You’ve heard me say that Camden, NJ is America’s “Worst City”.  You probably haven’t heard me talk about Camden in its prime. The year I was born (1951), Camden, NJ had the HIGHEST PER CAPITA INCOME of any city in the US!  It was the shiny buckle on the Industrial Belt. This was particularly remarkable in that Camden had few (if any) millionaires skewing the numbers. There was a common statement in those times: “If you don’t have a job, it’s because you don’t want one.”

What happened?  This vision died, consumed by the unbridled greed of capitalism.  The industrialists discovered that it was a LOT cheaper to ship the industries overseas, rather than continuing to pay its domestic workers a living wage.  The steel mills, the shipyards, RCA, the world-famous Campbell Soup Company… one by one, Camden’s industries abandoned the workers it had lured, our industrial capacity sent overseas in pursuit of ever-lower wages and ever-higher profits.  

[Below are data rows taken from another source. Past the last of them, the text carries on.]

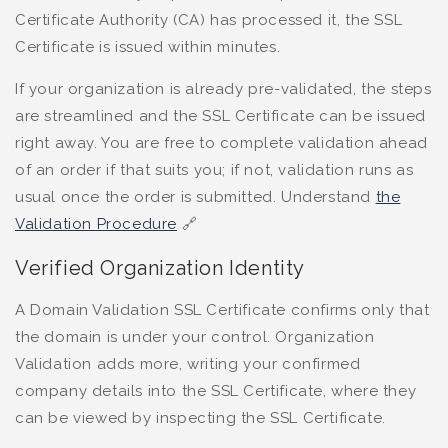
Certificate Authority (CA) has processed it, the SSL
Certificate is issued within minutes.
If your organization is already pre-validated, the steps
are streamlined and the SSL Certificate can be issued
right away. You are free to complete validation ahead
of an order if that suits you; if not, validation runs as
usual once the order is submitted. Understand
the
Validation Procedure
🔗
Verified Organization Identity
A Domain Validation SSL Certificate confirms only that
the domain is under your control. Organization
Validation adds more, writing your confirmed
company details into the SSL Certificate, where they
can be viewed by inspecting the SSL Certificate.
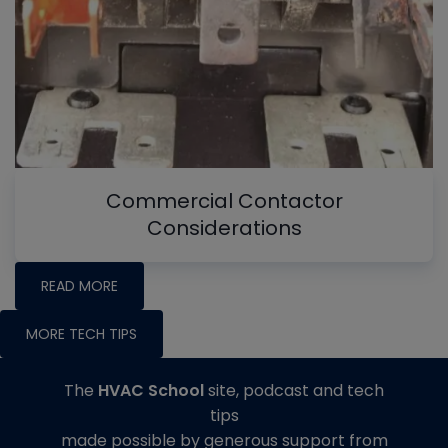
Commercial Contactor
Considerations
READ MORE
MORE TECH TIPS
The
HVAC School
site, podcast and tech
tips
made possible by generous support from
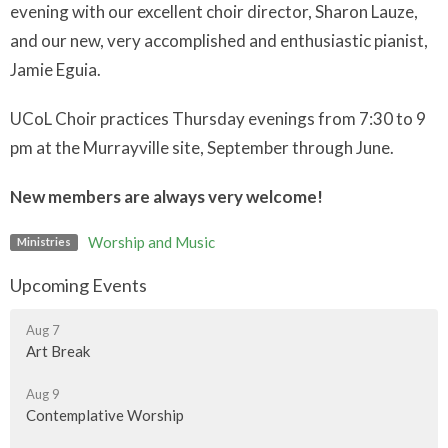
evening with our excellent choir director, Sharon Lauze,
and our new, very accomplished and enthusiastic pianist,
Jamie Eguia.
UCoL Choir practices Thursday evenings from 7:30 to 9
pm at the Murrayville site, September through June.
New members are always very welcome!
Worship and Music
Ministries
Upcoming Events
Aug 7
Art Break
Aug 9
Contemplative Worship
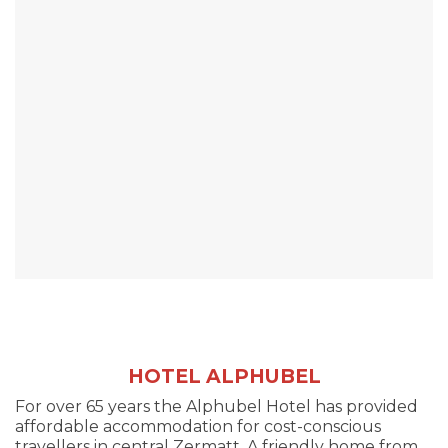
HOTEL ALPHUBEL
For over 65 years the Alphubel Hotel has provided
affordable accommodation for cost-conscious
travellers in central Zermatt. A friendly home from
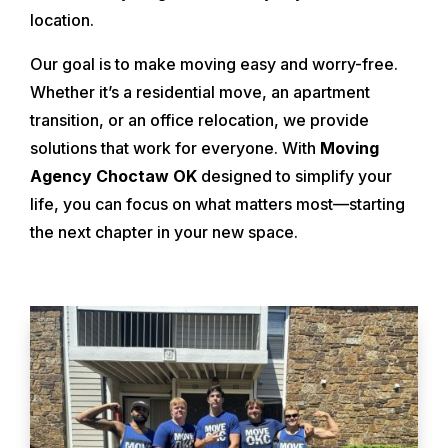
location.
Our goal is to make moving easy and worry-free.
Whether it’s a residential move, an apartment
transition, or an office relocation, we provide
solutions that work for everyone. With
Moving
Agency Choctaw OK
designed to simplify your
life, you can focus on what matters most—starting
the next chapter in your new space.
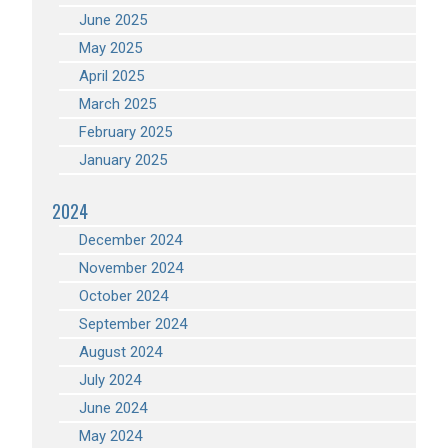
June 2025
May 2025
April 2025
March 2025
February 2025
January 2025
2024
December 2024
November 2024
October 2024
September 2024
August 2024
July 2024
June 2024
May 2024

We know the standard, “American Dream” statement of our vision: a “good” home (with a white picket fence), a nice car, a chicken in every pot, a “good” job, a family… those were the things that drove people to work hard and play by the rules during the Industrial Era.  

What’s left? Vague promises of a “return to the Good Ol’ Days” (we may refer to that as, “Back to the Future”), or even vaguer promises to maintain the status quo.  

The old vision doesn’t work anymore.  (It never did, for all of us.) The new story is emerging: “Creating a Portland (and Your Town) that works for all.